Forest near the summit
Serviceberry flowering
It seems as though everything is blooming right now. The yellow Scotch Broom is at its peak along Mud Mountain Road at the trailhead. Wild blackberry, strawberry, thimbleberry and chokecherry(?)are all flowering in the open areas along the lower part of the trail and serviceberry is blooming around the summit. I also noticed a nice magenta/purple wild pea and bluish-purple Penstemon along the first part of the road up.
On the way home I had David drive so I could take photos out the passenger side window. We stopped for fields bright yellow with buttercups and along 464th where I noticed Lazuli Buntings singing on Sunday when I rode past on my bike. I found the Lazuli Bunting foraging and singing in the ditch along the side of the road, so close it startled me and I scared it up into the cottonwoods. Fortunately it dropped down again, still singing, so I was able to find it and get a few pictures. That was a nice surprise; I didn't expect to get anywhere near it.
White-crowned Sparrow
Wilson's Warbler
Mourning Dove
Lazuli Bunting

 
05/27/2009 Sunny, 70 
The cat tangled with an oppossum and lost. She has a shunt on her rump to facilitate draining of her bite wounds back there and while the shunt is in place, she has to wear a collar like a plastic megaphone around her neck. Not only does it prevent her from disturbing the shunt, but it also gets caught on the door mouldings when she tries to slink around corners. She's clearly puzzled about it but doesn't lose her temper. Rather than board her at the vet's during our trip to New Hampshire, we decided that Susan would stay home to take care of her so just the boys and I will go to visit my folks.

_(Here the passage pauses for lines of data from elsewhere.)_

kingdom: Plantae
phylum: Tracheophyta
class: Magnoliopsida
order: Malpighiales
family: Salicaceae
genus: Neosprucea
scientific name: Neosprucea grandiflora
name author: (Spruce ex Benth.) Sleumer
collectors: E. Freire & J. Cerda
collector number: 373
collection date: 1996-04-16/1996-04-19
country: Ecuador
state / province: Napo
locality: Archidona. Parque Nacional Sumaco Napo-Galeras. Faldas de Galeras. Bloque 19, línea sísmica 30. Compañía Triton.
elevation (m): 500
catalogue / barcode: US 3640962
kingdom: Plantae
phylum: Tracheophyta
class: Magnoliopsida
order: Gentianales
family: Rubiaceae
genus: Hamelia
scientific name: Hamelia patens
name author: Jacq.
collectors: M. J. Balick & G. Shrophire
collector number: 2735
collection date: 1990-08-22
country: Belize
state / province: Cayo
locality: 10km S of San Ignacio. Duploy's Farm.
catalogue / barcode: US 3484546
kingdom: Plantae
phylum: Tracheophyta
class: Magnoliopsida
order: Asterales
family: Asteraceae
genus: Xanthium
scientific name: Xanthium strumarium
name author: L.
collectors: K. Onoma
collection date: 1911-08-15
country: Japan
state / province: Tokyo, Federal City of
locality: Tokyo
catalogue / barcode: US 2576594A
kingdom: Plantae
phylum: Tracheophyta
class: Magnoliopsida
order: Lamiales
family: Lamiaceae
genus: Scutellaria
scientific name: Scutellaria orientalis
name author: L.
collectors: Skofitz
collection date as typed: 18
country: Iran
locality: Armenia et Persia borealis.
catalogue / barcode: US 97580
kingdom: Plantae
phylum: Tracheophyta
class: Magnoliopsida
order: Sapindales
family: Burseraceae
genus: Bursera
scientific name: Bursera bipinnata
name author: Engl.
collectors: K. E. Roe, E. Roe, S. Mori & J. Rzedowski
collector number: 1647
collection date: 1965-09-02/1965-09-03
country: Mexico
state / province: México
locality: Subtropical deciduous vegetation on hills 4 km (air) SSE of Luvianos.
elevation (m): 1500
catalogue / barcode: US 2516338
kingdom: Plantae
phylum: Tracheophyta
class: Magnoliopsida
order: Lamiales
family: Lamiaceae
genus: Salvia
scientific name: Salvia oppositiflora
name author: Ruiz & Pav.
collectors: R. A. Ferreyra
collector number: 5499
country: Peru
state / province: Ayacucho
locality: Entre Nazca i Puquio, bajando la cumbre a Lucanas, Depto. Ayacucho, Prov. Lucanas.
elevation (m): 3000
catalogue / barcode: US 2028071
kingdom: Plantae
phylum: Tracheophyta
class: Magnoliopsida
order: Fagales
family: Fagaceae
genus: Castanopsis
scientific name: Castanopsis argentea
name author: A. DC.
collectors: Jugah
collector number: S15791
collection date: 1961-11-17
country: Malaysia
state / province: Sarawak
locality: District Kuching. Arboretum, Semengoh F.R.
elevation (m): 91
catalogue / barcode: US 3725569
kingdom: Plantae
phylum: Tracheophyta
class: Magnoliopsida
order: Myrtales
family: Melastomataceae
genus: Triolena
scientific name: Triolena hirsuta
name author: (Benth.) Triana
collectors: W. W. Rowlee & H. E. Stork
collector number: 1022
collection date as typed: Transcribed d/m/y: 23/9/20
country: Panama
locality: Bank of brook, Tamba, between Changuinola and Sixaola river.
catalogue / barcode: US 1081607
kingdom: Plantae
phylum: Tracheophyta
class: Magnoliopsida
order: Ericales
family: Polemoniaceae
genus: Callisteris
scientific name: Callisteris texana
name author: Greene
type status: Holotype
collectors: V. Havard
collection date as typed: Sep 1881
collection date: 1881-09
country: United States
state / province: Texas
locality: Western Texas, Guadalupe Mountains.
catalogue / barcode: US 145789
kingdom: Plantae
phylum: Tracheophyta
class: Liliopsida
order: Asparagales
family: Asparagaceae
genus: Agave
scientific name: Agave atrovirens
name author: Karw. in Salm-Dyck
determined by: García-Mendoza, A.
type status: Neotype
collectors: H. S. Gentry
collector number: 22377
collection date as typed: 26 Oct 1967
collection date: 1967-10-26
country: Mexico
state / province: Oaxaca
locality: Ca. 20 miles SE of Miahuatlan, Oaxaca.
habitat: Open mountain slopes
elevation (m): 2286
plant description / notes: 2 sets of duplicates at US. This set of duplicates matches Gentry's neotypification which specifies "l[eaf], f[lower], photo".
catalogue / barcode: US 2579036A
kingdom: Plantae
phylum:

Hannah came up to visit Daniel on her way to see a friend in Seattle. Susan baked a lemon meringue pie for the occasion and we had sat at our new wrought iron table from Costco and ate a nice lunch in the sunshine. Afterwards David and I photographed flowers around the yard. Daniel is starting to take more of an interest in photography too. He's using David's D40 so we won't put it up for sale on eBay just yet.